I don't know when I finally managed to drift off, but I spent the night on the lumpy sofa tossing and turning, wishing everything in my life was different.

Chapter 32

Mac

Waking alone in her bed is beyond weird. Being in her house all night while she wasn't here is even weirder.

I came in here, wanting to wait for her. I didn't want another damn day to go by without us talking. The woman is so fucking hot and cold it's driving me insane.

She hasn't answered my phone calls, nor has she responded to my texts.

I know she has to be safe. If something happened, I would've heard about it. Hell, Mrs. Easter from across the street would've been pounding on the front door had Riley even broken a fingernail, but knowing that still hasn't stopped me from worrying about her.

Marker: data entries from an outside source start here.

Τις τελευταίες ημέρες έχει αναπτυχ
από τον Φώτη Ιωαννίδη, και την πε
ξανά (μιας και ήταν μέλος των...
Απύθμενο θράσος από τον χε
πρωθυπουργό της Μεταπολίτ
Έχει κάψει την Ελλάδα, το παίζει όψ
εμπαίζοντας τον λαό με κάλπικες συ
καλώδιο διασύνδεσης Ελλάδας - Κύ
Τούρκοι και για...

I sit up in the bed, letting my eyes drift around the room. The woman leads a simple life. She has few belongings in here, but her kitchen is a different story. She has gadgets and utensils I've never seen before, and would be hard-pressed to figure out what they'd be used for.

She loves to cook, and I love to eat. I think that makes us the perfect couple without even digging any deeper, but there's so much more to her than that, and I haven't even had the chance to really get to know her.

I head out of the room and down to the guest bathroom. Staying wrapped in her blankets all night was creepy, but doing that and showering in her bathroom using her bodywash would be crossing a line.

My shower is quick because since she's not here, I don't really want to be here either.

Although I've thought long and hard about it, I can't seem to pinpoint a moment when things shifted enough that she didn't come home last night in an effort to avoid me. I hate the idea that she won't come home because I'm here.

I shower and dress, avoid the kitchen altogether, and leave the house.

The drive to Main Street is quick. I make my way to the bakery, noticing that her car isn't outside of the bookstore, but that's not surprising, considering it doesn't open for another hour and a half. As busy as my day should be, I'll sit right in the middle of town and wait for her to drive by if I have to.